Switch each "Image attached" in the entries below to "Scan attached" and reproduce the lines with nothing else changed.

(Stored records)
___

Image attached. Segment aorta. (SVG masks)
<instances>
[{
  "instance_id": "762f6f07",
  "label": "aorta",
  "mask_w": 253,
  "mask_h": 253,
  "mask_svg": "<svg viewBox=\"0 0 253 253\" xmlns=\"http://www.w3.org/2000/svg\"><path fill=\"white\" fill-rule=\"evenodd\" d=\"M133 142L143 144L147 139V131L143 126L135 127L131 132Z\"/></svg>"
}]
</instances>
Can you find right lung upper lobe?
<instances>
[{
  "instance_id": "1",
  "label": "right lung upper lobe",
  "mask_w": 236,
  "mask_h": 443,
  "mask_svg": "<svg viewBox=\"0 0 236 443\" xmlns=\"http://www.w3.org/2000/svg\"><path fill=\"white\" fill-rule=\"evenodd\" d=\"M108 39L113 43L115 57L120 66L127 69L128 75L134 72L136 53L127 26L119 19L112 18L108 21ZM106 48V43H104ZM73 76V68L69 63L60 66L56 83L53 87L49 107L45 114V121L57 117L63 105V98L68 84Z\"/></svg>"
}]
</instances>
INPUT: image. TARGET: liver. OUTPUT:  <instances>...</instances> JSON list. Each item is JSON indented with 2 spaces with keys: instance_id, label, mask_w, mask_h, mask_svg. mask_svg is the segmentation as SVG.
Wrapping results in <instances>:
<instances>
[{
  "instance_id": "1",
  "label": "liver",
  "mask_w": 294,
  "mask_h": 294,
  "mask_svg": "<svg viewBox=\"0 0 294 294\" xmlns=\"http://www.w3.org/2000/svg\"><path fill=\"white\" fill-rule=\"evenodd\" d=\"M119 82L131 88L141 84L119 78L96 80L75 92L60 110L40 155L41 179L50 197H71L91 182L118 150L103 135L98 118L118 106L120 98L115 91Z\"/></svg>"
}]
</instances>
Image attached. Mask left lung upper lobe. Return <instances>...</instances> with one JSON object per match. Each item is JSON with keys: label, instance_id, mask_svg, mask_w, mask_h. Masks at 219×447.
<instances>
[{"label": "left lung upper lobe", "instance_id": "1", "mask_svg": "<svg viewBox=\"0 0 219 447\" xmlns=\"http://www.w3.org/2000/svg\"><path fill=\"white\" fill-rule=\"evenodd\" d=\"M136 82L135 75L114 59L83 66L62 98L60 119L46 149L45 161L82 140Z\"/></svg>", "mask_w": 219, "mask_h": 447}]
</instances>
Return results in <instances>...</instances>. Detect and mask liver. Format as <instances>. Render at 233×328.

___

* Response:
Scan attached. Segment aorta. (SVG masks)
<instances>
[{
  "instance_id": "762f6f07",
  "label": "aorta",
  "mask_w": 253,
  "mask_h": 253,
  "mask_svg": "<svg viewBox=\"0 0 253 253\" xmlns=\"http://www.w3.org/2000/svg\"><path fill=\"white\" fill-rule=\"evenodd\" d=\"M133 142L143 144L147 139V131L143 126L135 127L131 132Z\"/></svg>"
}]
</instances>
Can you find right lung upper lobe?
<instances>
[{
  "instance_id": "1",
  "label": "right lung upper lobe",
  "mask_w": 236,
  "mask_h": 443,
  "mask_svg": "<svg viewBox=\"0 0 236 443\" xmlns=\"http://www.w3.org/2000/svg\"><path fill=\"white\" fill-rule=\"evenodd\" d=\"M108 39L113 43L115 57L120 66L127 69L128 75L134 72L136 53L127 26L119 19L112 18L108 21ZM106 48V43H104ZM73 76V68L69 63L60 66L56 83L53 87L49 107L45 114V121L57 117L63 105V98L68 84Z\"/></svg>"
}]
</instances>
INPUT: image. TARGET: liver. OUTPUT:  <instances>...</instances> JSON list. Each item is JSON indented with 2 spaces with keys: instance_id, label, mask_w, mask_h, mask_svg. mask_svg is the segmentation as SVG.
Wrapping results in <instances>:
<instances>
[{
  "instance_id": "1",
  "label": "liver",
  "mask_w": 294,
  "mask_h": 294,
  "mask_svg": "<svg viewBox=\"0 0 294 294\" xmlns=\"http://www.w3.org/2000/svg\"><path fill=\"white\" fill-rule=\"evenodd\" d=\"M119 82L131 88L141 84L119 78L96 80L75 92L60 110L40 155L41 179L50 197H71L91 182L118 150L103 135L98 118L118 106L120 98L115 91Z\"/></svg>"
}]
</instances>
Scan attached. Mask left lung upper lobe. Return <instances>...</instances> with one JSON object per match. Each item is JSON with keys: label, instance_id, mask_svg, mask_w, mask_h. Masks at 219×447.
<instances>
[{"label": "left lung upper lobe", "instance_id": "1", "mask_svg": "<svg viewBox=\"0 0 219 447\" xmlns=\"http://www.w3.org/2000/svg\"><path fill=\"white\" fill-rule=\"evenodd\" d=\"M136 82L135 75L114 59L83 66L62 98L60 119L46 149L45 161L82 140Z\"/></svg>", "mask_w": 219, "mask_h": 447}]
</instances>
Return results in <instances>...</instances>. Detect and mask liver. Format as <instances>. Render at 233×328.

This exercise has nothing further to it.